The more educated you are, the easier it is to trick you,” says Prodip Chandra Sorcar, popularly known as PC Sorcar Jr, an eight generation magician from the Sorcar family. He picks up a piece of candy from a bowl and a moment later it’s gone, poof! By the time I realise that he hadn’t even picked up a candy, the ‘educated’ person in me was fooled. “Educated people have certain preconceptions and are trained to certain rhythms. Bring me the president of India, I’ll baffle him too,” quips Sorcar, who is in the city with his daughter to celebrate the centenary of Indrajal, a Sorcarian legacy of illusions.
Indrajal, according to Sorcar, is a theatrical representation of ‘wishful dreams of living happily; where nothing is impossible’. The two-and-a-half hour show, including interval, is like a film woven out of well-spaced out tales and tricks, each having a specific background score.
Competing with modern entertainment, the magic show has retained the rustic and traditional feel. Props that still use painted, loud fonts, girls draped in multi-coloured clothes dance around on music that is close to the Indian cinema music of the 70s and 80s. “Why should we pose as westerners when what we have here is unique and traditional? It holds its own charm,” says Maneka Sorcar, who shares the stage with her father.
Maneka is a ninth generation Sorcar to take up the family art. After an MBA from Ohio, she started her magical journey three years back. It hasn’t been easy. “It was naïve of me to think that it’ll be an easy ride. Society came up with excuses to reject a woman as a professional magician,” says the Sorcar daughter. But her mother, Jayshree, had already proved the point. Coming from a family with no magic background, she had a big role to play in what Indrajal is today.

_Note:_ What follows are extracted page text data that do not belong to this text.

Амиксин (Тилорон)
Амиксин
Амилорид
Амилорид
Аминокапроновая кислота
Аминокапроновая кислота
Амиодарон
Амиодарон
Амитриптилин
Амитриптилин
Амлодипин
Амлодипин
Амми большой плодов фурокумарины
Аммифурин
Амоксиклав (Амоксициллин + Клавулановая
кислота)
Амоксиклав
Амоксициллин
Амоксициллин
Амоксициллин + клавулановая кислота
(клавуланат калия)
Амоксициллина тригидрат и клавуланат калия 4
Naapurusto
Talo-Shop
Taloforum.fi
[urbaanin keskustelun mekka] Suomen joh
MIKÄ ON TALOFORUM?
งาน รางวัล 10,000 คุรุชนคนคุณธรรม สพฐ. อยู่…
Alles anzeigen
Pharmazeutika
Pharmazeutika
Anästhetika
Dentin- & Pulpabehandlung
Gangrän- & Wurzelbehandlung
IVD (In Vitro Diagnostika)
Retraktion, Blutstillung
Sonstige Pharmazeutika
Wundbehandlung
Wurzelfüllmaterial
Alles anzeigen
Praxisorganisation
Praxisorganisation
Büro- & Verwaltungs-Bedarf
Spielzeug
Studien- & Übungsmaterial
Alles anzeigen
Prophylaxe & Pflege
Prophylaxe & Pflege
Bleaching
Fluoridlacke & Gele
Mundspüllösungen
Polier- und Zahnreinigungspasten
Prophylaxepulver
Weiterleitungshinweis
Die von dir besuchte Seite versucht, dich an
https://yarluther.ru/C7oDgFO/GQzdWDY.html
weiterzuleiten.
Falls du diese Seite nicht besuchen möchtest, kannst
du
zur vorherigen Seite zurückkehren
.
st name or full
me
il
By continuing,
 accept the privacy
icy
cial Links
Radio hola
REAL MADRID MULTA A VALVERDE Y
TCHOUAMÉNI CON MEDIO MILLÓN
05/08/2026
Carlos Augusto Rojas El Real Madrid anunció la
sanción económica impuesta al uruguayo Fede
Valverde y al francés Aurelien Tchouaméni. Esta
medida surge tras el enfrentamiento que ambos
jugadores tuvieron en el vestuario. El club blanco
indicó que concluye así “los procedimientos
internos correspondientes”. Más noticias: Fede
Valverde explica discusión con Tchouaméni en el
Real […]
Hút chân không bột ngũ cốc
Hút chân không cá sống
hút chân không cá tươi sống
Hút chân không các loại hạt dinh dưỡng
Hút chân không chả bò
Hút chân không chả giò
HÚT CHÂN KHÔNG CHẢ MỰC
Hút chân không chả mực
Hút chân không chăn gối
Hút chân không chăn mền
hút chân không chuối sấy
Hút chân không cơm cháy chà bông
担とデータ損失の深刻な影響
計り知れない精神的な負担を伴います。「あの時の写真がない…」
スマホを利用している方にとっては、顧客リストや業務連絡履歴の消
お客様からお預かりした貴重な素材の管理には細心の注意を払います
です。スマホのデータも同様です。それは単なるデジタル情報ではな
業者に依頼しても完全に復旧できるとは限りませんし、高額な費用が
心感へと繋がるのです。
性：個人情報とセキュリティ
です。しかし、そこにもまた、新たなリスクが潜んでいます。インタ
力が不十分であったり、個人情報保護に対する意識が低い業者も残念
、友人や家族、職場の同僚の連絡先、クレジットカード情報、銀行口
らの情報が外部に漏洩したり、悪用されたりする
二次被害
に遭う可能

“Kids are not easy to trick,” says Sorcar Jr. Ironically, his biggest fans in the show were children, awestruck at the acts he was putting up. During an act, Sorcar Jr asked few volunteers to join him on stage and a horde of kids ran to be a part of it. Only to be disappointed as intellectuals and learned persons were sought, who wrote mathematics and physics formulae which were to be guessed by a blindfolded Sorcar — much to the crowd’s amazement.
At a time when technology is demystifying their art, the Sorcars are stretching the limit, calling what we know magic as ‘visual science’. They weave acts of illusion with enchanting storytelling — from Egypt to Rome to Japan, one can travel the world of magic in their marathon show. “I call it Dramagic, where drama meets magic,” says Maneka.
Toward the end of the show, in act called the Spirit of India, Maneka enters a decorated closet and vanishes. The audience looks for the secret, baffled by her performance. As Michael Caine in the movie The Prestige says, ‘You don’t really want to know. You want to be fooled. But you wouldn’t clap yet. Because making something disappear isn’t enough; you have to bring it back’. Maneka reappears behind the audience, screaming, holding an Indian flag.
Indrajal is on till June 9 at the FICCI Golden Jubilee Auditorium, Tansen Marg, Delhi.